**Extract to read**
○ ○ ○ ○ ○ ○ ○
What books have you read lately?
That was the title of a session at the conference I attended in June. Three people led it but just about every one of the 15 or so present was willing to talk about what they’d read recently. And as the session went on, people divulged their passion might be fantasy books or romance novels. There was a bonding as we admitted what we had on our bedside night stands. It was so much fun that a colleague and I submitted that topic for an upcoming conference.
So it was heartening to read an interview with the CEO of Delta Air Lines in the New York Times. (This was a link a friend sent me in late April and I found as I was cleaning out email yesterday, hence the time lag.) CEO Richard Anderson answers questions about what he looks for in job candidates. He asks people what are the last three or four books they’ve read and what they enjoyed about them. He says he’s looking for the human intangibles to gauge how people might fit the Delta culture. He’s looking for a person’s values, work ethic and communication skills. I’ll bet it doesn’t matter a great deal what you’ve read but how you answer the question.
So tell me, what books have you read lately?
○ ○ ○ ○ ○ ○ ○
**What this exercise asks**
1. Answer these three questions using the piece on recent reading:
(a) In what month was the conference held?
(b) About how many people were present at the session?
(c) What does the Delta Air Lines CEO ask job candidates?
2. Using the piece on recent reading, decide whether each statement agrees with it:
(a) Two people led the session.
(b) A friend sent the interview link in late April.
(c) The interview with the Delta CEO ran in the Wall Street Journal.
3. Extend the piece on recent reading with a few more sentences that pick up after its closing question.

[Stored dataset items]
○ ○ ○ ○ ○ ○ ○
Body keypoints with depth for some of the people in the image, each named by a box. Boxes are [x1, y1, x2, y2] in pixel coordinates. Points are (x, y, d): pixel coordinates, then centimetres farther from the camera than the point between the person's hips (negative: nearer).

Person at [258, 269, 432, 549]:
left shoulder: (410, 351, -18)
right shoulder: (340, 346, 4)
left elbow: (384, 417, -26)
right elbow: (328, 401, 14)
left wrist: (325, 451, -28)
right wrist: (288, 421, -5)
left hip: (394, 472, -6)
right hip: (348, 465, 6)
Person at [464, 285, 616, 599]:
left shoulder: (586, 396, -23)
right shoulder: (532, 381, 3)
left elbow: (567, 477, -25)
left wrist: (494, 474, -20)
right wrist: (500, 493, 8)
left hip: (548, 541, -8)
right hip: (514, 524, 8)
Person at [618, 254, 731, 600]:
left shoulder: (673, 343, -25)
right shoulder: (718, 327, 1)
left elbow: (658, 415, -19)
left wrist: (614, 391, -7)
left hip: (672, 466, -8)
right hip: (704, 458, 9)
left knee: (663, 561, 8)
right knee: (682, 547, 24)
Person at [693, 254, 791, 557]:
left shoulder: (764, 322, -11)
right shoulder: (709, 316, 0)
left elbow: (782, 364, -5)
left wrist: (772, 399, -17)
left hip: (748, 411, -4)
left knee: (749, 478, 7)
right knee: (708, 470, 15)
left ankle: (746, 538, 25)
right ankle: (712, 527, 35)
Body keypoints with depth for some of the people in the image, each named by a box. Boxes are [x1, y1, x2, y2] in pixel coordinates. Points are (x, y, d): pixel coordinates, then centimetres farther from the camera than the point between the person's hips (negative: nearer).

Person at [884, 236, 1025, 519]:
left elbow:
○ ○ ○ ○ ○ ○ ○
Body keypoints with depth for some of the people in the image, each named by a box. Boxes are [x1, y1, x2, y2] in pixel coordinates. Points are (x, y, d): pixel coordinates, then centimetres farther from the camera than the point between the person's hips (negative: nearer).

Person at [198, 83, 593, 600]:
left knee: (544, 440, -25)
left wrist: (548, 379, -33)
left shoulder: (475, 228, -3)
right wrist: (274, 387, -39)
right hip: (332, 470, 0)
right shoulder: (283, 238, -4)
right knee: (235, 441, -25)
○ ○ ○ ○ ○ ○ ○
**Answers for the exercise**
1.
(a) June
(b) About 15
(c) What are the last three or four books they've read and what they enjoyed about them

2.
(a) No: "Three people led it"
(b) Yes: "This was a link a friend sent me in late April"
(c) No: "an interview with the CEO of Delta Air Lines in the New York Times"

3.
I’ll start. I’m reading ‘The Painted Kiss’ by Elizabeth Hickey. It’s the author’s debut novel, about the artist Gustav Klimt and the woman whose name he uttered with his dying breath. (That’s what the dust jacket says.) I suppose you couldn’t even label it historic fiction but it’s an entertaining summer escape.
Last month I finished ‘Personal History’ by Katharine Graham. Fascinatingly good read for an autobiography. Long (625 pages). Graham’s father owned the Washington Post; she became publisher after her husband’s suicide. She was a woman in a man’s world during the Pentagon Papers, Watergate and some unbelievable union struggles. It’s on the list of the 100 best business books of all time. (I’m trying to read the individual books rather than the book about the 100 books, which I’m willing to admit is insane.)
A provocative book I read end of winter was ‘Here Comes Everybody: the Power of Organizing Without Organizations’ by Clay Shirky. I have newfound respect for Wikipedia, understand how people Twitter to organize in political situations and even recognize the power law distribution when I see it.
The April 26 interview in the New York Times has way more insight that this bit I pulled out
It’s your turn to share what you’re reading….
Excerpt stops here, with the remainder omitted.